Don(t)ation
Recently, The New York Times reported that Fidelity Charitable and Vanguard Charitable, two of the largest donor advised fund providers in the country, blocked their donor account holders from making grants to the Southern Poverty Law Center (SPLC), citing a federal indictment brought by the Department of Justice.
An indictment is an allegation. It is not a conviction.
The SPLC has spent more than 50 years doing some of the most consequential civil rights work in American history. They won major legal battles against the Ku Klux Klan, virtually shutting down the largest white supremacy organization in the United States.
They have tracked, named and fought violent hate groups when few others would. What Fidelity and Vanguard have done is like one of us accusing a restaurant of food poisoning before we order. Or asking for a ticket refund prior to a lopsided Giants loss at Oracle Park. Or returning a garment at Vuori in The Village before we actually buy it. Those kinds of things.
Craig J. Corsini
San Rafael
Standard x 2
Per the recent Open Mic column (‘Talk is Cheap,’ April 22, 2026), I want to comment on the unstated premise of the U.S. position on Iran’s nuclear program:
America is imposing a ridiculous double standard on Iran. Why did we even seek a “nuclear deal” with Iran in the first place? The reason is America believes it gets to dictate terms to countries that aren’t even in its sphere of influence, and Iranian nuclear deterrence complicates things for our good friends in Tel Aviv.

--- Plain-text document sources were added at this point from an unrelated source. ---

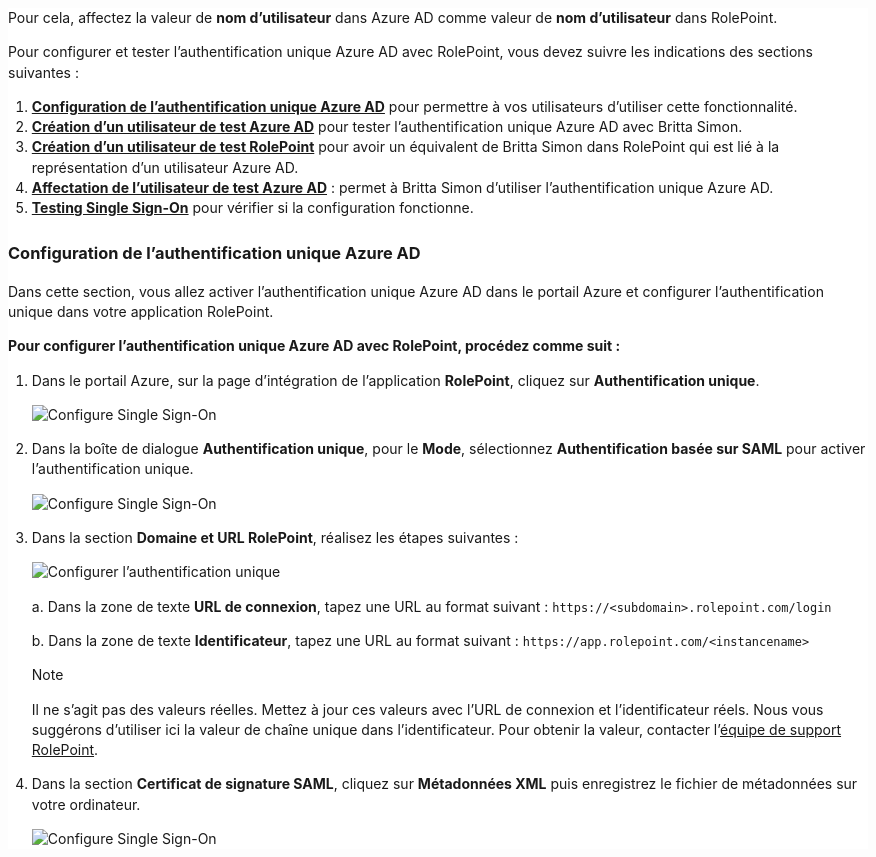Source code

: Pour cela, affectez la valeur de **nom d’utilisateur** dans Azure AD comme valeur de **nom d’utilisateur** dans RolePoint.

Pour configurer et tester l’authentification unique Azure AD avec RolePoint, vous devez suivre les indications des sections suivantes :

1. **[Configuration de l’authentification unique Azure AD](#configuring-azure-ad-single-sign-on)** pour permettre à vos utilisateurs d’utiliser cette fonctionnalité.
2. **[Création d’un utilisateur de test Azure AD](#creating-an-azure-ad-test-user)** pour tester l’authentification unique Azure AD avec Britta Simon.
3. **[Création d’un utilisateur de test RolePoint](#creating-a-rolepoint-test-user)** pour avoir un équivalent de Britta Simon dans RolePoint qui est lié à la représentation d’un utilisateur Azure AD.
4. **[Affectation de l’utilisateur de test Azure AD](#assigning-the-azure-ad-test-user)** : permet à Britta Simon d’utiliser l’authentification unique Azure AD.
5. **[Testing Single Sign-On](#testing-single-sign-on)** pour vérifier si la configuration fonctionne.

### <a name="configuring-azure-ad-single-sign-on"></a>Configuration de l’authentification unique Azure AD

Dans cette section, vous allez activer l’authentification unique Azure AD dans le portail Azure et configurer l’authentification unique dans votre application RolePoint.

**Pour configurer l’authentification unique Azure AD avec RolePoint, procédez comme suit :**

1. Dans le portail Azure, sur la page d’intégration de l’application **RolePoint**, cliquez sur **Authentification unique**.

    ![Configure Single Sign-On][4]

2. Dans la boîte de dialogue **Authentification unique**, pour le **Mode**, sélectionnez **Authentification basée sur SAML** pour activer l’authentification unique.
 
    ![Configure Single Sign-On](./media/active-directory-saas-rolepoint-tutorial/tutorial_rolepoint_samlbase.png)

3. Dans la section **Domaine et URL RolePoint**, réalisez les étapes suivantes :

    ![Configurer l’authentification unique](./media/active-directory-saas-rolepoint-tutorial/tutorial_rolepoint_url.png)

    a. Dans la zone de texte **URL de connexion**, tapez une URL au format suivant : `https://<subdomain>.rolepoint.com/login`
    
    b. Dans la zone de texte **Identificateur**, tapez une URL au format suivant : `https://app.rolepoint.com/<instancename>`

    > [!NOTE] 
    > Il ne s’agit pas des valeurs réelles. Mettez à jour ces valeurs avec l’URL de connexion et l’identificateur réels. Nous vous suggérons d’utiliser ici la valeur de chaîne unique dans l’identificateur. Pour obtenir la valeur, contacter l’[équipe de support RolePoint](mailto:info@rolepoint.com). 
 
4. Dans la section **Certificat de signature SAML**, cliquez sur **Métadonnées XML** puis enregistrez le fichier de métadonnées sur votre ordinateur.

    ![Configure Single Sign-On](./media/active-directory-saas-rolepoint-tutorial/tutorial_rolepoint_certificate.png) 


[1]: ./media/active-directory-saas-rolepoint-tutorial/tutorial_general_01.png
[2]: ./media/active-directory-saas-rolepoint-tutorial/tutorial_general_02.png
[3]: ./media/active-directory-saas-rolepoint-tutorial/tutorial_general_03.png
[4]: ./media/active-directory-saas-rolepoint-tutorial/tutorial_general_04.png
[100]: ./media/active-directory-saas-rolepoint-tutorial/tutorial_general_100.png
[200]: ./media/active-directory-saas-rolepoint-tutorial/tutorial_general_200.png
[201]: ./media/active-directory-saas-rolepoint-tutorial/tutorial_general_201.png
[202]: ./media/active-directory-saas-rolepoint-tutorial/tutorial_general_202.png
[203]: ./media/active-directory-saas-rolepoint-tutorial/tutorial_general_203.png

I’m going to voice the heterodox but more realistic approach: America’s sovereignty should end at its own borders, and Iran’s sovereignty should likewise be respected at its own borders. If we stop poking Iran and giving Israel what they want while they run roughshod over their neighbors, we avoid the oil shocks, we keep the aluminum and fertilizer flowing. Our maximalist American/Israeli demands are absurd, and we need to wake up and smell the coffee.